- **練習問題**
#1 本文抜粋で、ニセコ髙橋牧場の敷地内にあるとされる施設を残らず挙げてください。
#2 ニセコ髙橋牧場のヨーグルト工房を訪ねる本文抜粋を、最後の文に続けて書き継いでください。

- **本文抜粋**
***

こんにちは、ヨーグルトマニアの向井智香(むかいちか)です。
近年の急激なインバウンド需要に揺れる北海道のリゾート地、ニセコ。
蝦夷富士とも呼ばれる羊蹄山を東に臨むこの町に、ご当地ヨーグルトを製造販売する六次化牧場「ニセコ髙橋牧場」があります。
なかでもこちらの飲むヨーグルトは絶品。世界の美味を集めたセレクトショップ「DEAN & DELUCA」にも採用されており、素材や製法へのこだわりが光ります。
そこで5月末、商品が誕生した背景を学ぶべく、見学にお邪魔させていただきました。

ニセコで出会う、牧場の絶品手しごとヨーグルト
ニセコは札幌から車で約2時間。芝生や木々の緑にパッと映える真っ赤な建物たち。

ニセコ髙橋牧場さんの敷地には牧場、工房、ショップ、レストランと複数の施設があり、ヨーグルトはその中の「ヨーグルト工房」で製造されています。

一般の方は立ち入ることができませんが、窓から様子を覗くことができます。

***

- **抽出資料**

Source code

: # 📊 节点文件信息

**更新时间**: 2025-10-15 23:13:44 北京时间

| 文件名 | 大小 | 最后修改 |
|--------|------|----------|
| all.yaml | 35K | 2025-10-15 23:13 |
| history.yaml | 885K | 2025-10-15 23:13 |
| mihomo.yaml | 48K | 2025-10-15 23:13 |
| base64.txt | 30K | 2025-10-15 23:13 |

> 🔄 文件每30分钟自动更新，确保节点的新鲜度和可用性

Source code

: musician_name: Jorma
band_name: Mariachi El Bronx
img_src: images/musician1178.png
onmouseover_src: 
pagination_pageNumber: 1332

***

- **記述解答**
#1 牧場、工房、ショップ、レストラン

#2
左手に並んでいるのはヨーグルトを発酵させるタンク。

お伺いしたのは10時過ぎで、製造を終えて清掃が行われている時間帯でした。
ヨーグルトはもちろん自社牧場の生乳を使用。製造は週2〜5回で、1回につき150mlを約2,000本、500mlを約1,300本つくっているそうです。
製造頻度にかなりの幅があるのは、繁忙期や大型発注の対応のため。お盆やクリスマスの時期にはホテルからの発注が増えるほか、道外での北海道フェアなどがあれば一時的にたくさんの商品が必要となります。
牛さんは日々コンスタントにお乳を出してくれるので、需要の振れ幅が大きいと対応が難しくなりそうなもの。ですが、ニセコ髙橋牧場さんは、ヨーグルト以外にもさまざまな乳製品を製造されていたり、指定団体へ生乳を出荷されていることから、他の部分で調整が可能になっています。
ヨーグルトをはじめとした自社製品は敷地内のショップで購入可能。アイス、チーズ、プリン、ケーキなど魅力的なラインナップに目移りします。

牛が決める居場所。酪農の現場にある選択のかたち
そして建物から外へ出ると、この景色!

手前にドンと鎮座するのは牧草ロール。
向こう側にハシゴが掛かっており、登って写真を撮ることができます。
羊蹄山との間に広がる黄色い花が咲いているあたりは牧草地。
ここで刈り取った牧草を円筒型に圧縮した冬用の保存食がこの牧草ロールなのです。

近くにトラクターも展示されており、こちらも運転席に座って写真を撮ることができます。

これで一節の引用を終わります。